Up yours matey
This is just a small part of a picture CJ received this week. It
would be unfair of us to reveal which contractor sent this in (name
begins with a 'B'), but needless to say the PR rep didn't give the
pic the once over with a magnifying glass. What makes this gesture
even more shocking is that the project this gentleman is working on
is a primary school. So much for Respect for People!
Getting bolshie
Outgoing chairman of the Strategic Rail Authority, Sir Alistair
Morton, shocked Radio 4's World at One listeners last week when he
used the word 'b*****ks' during an interview. The explosion came
when he was asked whether he was a 'lame duck'.
"B*****ks, I won't accept that for a minute," retorted 63-year-old
Sir Alistair, who is due to step down from his job next March.
Neither did the rail boss apologise for his outburst.
Nothing changes - rail customers are used to getting that kind of
treatment.
Faithful feeding
A Bradford businessman has rescued a huge Grade II listed Victorian
congregational chapel from dereliction and has turned it into what
is believed to be the world's largest Indian restaurant.
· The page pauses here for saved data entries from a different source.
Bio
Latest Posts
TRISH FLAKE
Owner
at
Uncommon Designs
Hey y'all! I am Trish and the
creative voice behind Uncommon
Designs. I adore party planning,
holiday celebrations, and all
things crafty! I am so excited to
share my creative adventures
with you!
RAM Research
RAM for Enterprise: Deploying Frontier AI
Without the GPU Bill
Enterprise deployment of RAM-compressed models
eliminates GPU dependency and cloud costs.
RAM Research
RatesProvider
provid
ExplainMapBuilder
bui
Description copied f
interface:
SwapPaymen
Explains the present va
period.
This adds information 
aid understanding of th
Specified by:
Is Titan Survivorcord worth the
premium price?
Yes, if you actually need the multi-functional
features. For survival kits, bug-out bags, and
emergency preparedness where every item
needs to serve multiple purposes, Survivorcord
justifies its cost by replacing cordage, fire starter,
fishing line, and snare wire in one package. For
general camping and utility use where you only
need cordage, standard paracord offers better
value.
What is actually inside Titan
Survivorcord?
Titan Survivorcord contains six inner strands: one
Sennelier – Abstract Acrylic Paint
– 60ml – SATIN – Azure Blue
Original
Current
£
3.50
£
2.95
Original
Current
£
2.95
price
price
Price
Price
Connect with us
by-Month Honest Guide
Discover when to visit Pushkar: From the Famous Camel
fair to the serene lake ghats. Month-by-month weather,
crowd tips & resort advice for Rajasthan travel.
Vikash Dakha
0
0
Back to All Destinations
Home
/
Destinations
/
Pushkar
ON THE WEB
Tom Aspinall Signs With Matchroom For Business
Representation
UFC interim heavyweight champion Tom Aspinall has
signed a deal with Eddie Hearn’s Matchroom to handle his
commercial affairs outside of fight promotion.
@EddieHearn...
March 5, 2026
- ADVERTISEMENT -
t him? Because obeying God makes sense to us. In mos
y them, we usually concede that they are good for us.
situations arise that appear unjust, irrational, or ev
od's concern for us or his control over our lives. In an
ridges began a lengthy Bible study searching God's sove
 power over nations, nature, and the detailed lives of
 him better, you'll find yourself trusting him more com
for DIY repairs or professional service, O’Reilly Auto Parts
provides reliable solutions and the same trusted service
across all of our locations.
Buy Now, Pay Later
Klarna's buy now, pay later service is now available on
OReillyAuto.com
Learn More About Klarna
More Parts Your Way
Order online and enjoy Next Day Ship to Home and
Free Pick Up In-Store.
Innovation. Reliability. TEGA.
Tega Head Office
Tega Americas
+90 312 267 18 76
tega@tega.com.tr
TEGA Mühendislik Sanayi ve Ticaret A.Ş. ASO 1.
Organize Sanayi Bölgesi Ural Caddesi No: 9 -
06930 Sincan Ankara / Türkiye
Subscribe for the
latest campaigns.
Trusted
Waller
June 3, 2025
The chapel, at Clackheaton, south of Bradford in West Yorkshire,
will reopen next month in its new guise as the 850-seat Aakash
restaurant.
Surviving members of the congregation have been sent invitations to
have a curry and admire the £1.7m restoration.
Pottering about
The term 'public private partnership' has acquired a new meaning at
the publicly funded Science Museum. In order to lure the new
director, Lindsay Sharp, from his previous job in Canada, the
museum agreed to supply his wife, Robyn, with a private pottery
studio. Despite the museum's trustees experiencing a cash squeeze,
Mrs Sharp has been allocated space in a basement room under the
museum's schools entrance. Resentment at this preferential
treatment has been somewhat appeased by introducing a 'No ties'
regime for male employees. However, it just goes to prove that no
trouble is too great to put the (pottery) wheel in motion.